Your onboarding video is wrong by Tuesday

The moment you finish producing a polished onboarding video, a clock starts running on its accuracy. The next time you ship a UI change, rename a button,…

Piece 2 of 13·Activation chapter

The moment you finish producing a polished onboarding video, a clock starts running on its accuracy. The next time you ship a UI change, rename a button, or add a feature, the video becomes subtly wrong — and because re-recording is expensive and the product never stops moving, it stays wrong. This is the core problem with static onboarding content: it's a snapshot of a product that no longer exists, presented to new users as if it's current.

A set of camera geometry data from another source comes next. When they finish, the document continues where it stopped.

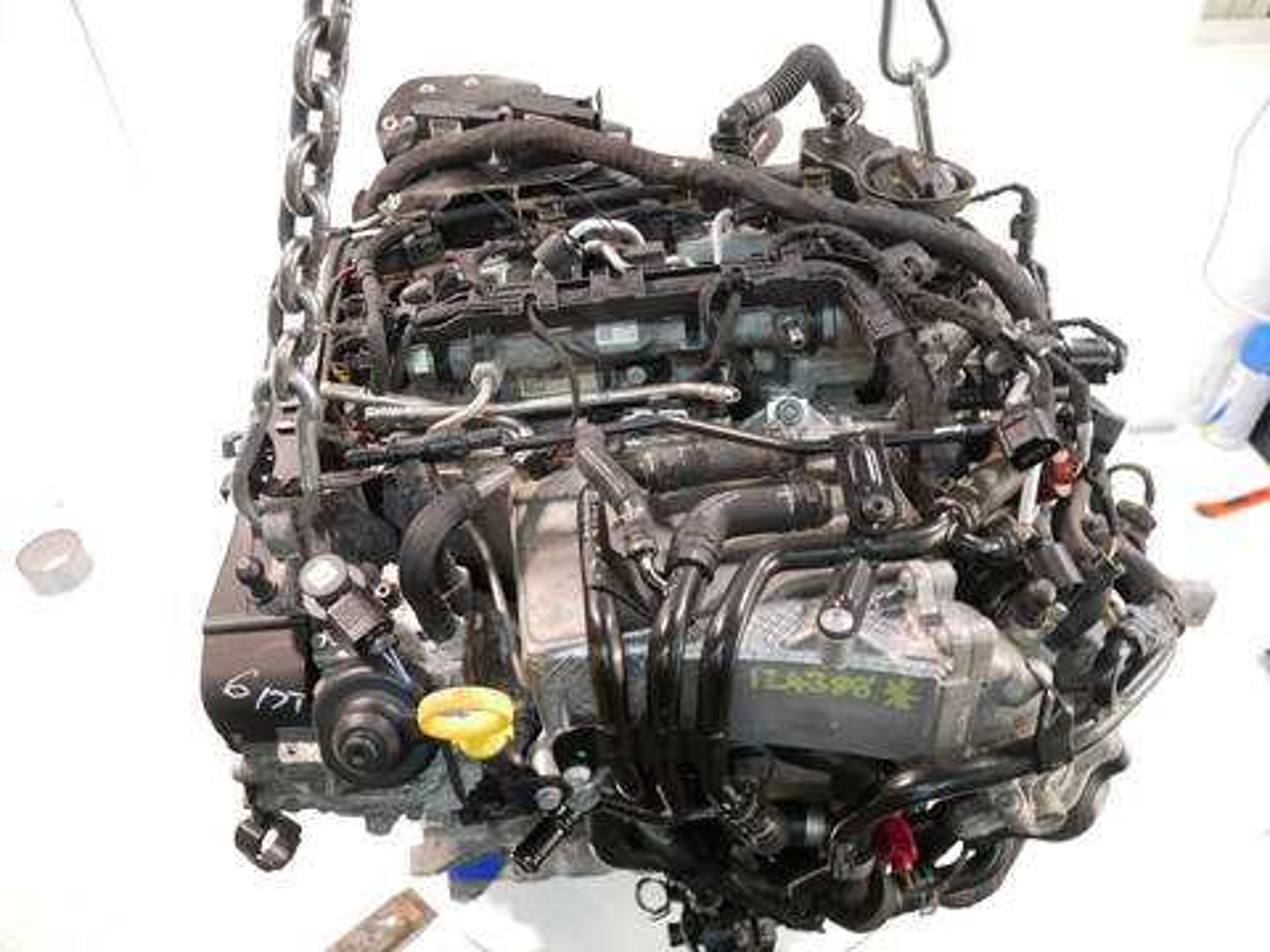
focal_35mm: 26
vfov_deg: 53.1
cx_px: 635
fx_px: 954
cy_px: 476
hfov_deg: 67.3
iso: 2500
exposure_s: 1/60
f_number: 3.5
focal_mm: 13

Static content can't keep pace with a living product

Software changes constantly. Buttons move, flows get redesigned, features ship weekly. Onboarding content, by contrast, is produced in batches, slowly, by people with a backlog. The two cadences are fundamentally mismatched: the product changes faster than the content documenting it can be updated.

The result is documentation drift. Your help center fills with articles describing old flows. Your onboarding video shows a UI that's two redesigns out of date. New users follow steps that don't match what's on their screen, get confused, and either give up or escalate to a human — which means your CSMs quietly carry the gap, re-explaining the current reality one conversation at a time.

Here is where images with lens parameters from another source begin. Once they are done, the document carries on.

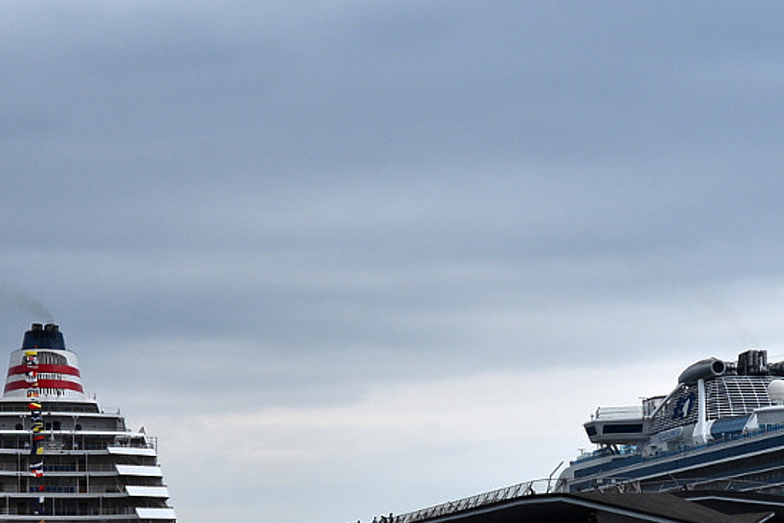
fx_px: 2221
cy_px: 523
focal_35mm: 102
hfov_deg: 19.8
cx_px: 623
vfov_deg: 13.2
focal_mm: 35
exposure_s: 1/500
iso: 100
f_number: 8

Why "just update it" doesn't solve it

The obvious answer — keep the content updated — fails in practice because the economics don't work. Re-recording a video for every product change is prohibitively expensive, so it doesn't happen. Re-writing every affected help article on every release is a job nobody has time for, so the backlog grows. The honest state of most companies' onboarding content is "accurate as of whenever someone last had bandwidth," which is rarely now.

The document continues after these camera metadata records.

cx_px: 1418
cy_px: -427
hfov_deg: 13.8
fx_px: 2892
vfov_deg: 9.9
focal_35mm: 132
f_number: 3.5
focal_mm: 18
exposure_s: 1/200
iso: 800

You can't out-produce a living product with static content. The cadences will never match.

Adaptive content doesn't go stale

A live conversation that reflects the product as it currently is doesn't have this problem, because it isn't a recording of how things used to work — it's a conversation grounded in the current state. When the product changes, the conversation changes with it, with no re-recording, no backlog, no drift. The user gets guidance that matches what's actually on their screen, today.

This is what "reactive is over" means concretely: stop trying to maintain a perpetually-outdated library of snapshots, and replace it with something that's current by construction. The static video had a half-life measured in days; the conversation doesn't have one.

Frequently asked questions

Why does onboarding content go out of date so fast?

Because software changes constantly while content is produced slowly in batches. The product changes faster than the content documenting it can be updated, so onboarding videos and help articles drift out of accuracy almost immediately.

Why not just keep onboarding content updated?

The economics don't work — re-recording videos and re-writing articles for every product change is prohibitively expensive and time-consuming, so it doesn't happen. You can't out-produce a living product with static content.

What's the alternative to static onboarding content?

A live, adaptive conversation grounded in the product's current state, which changes with the product and never goes stale — no re-recording, no documentation backlog, no drift.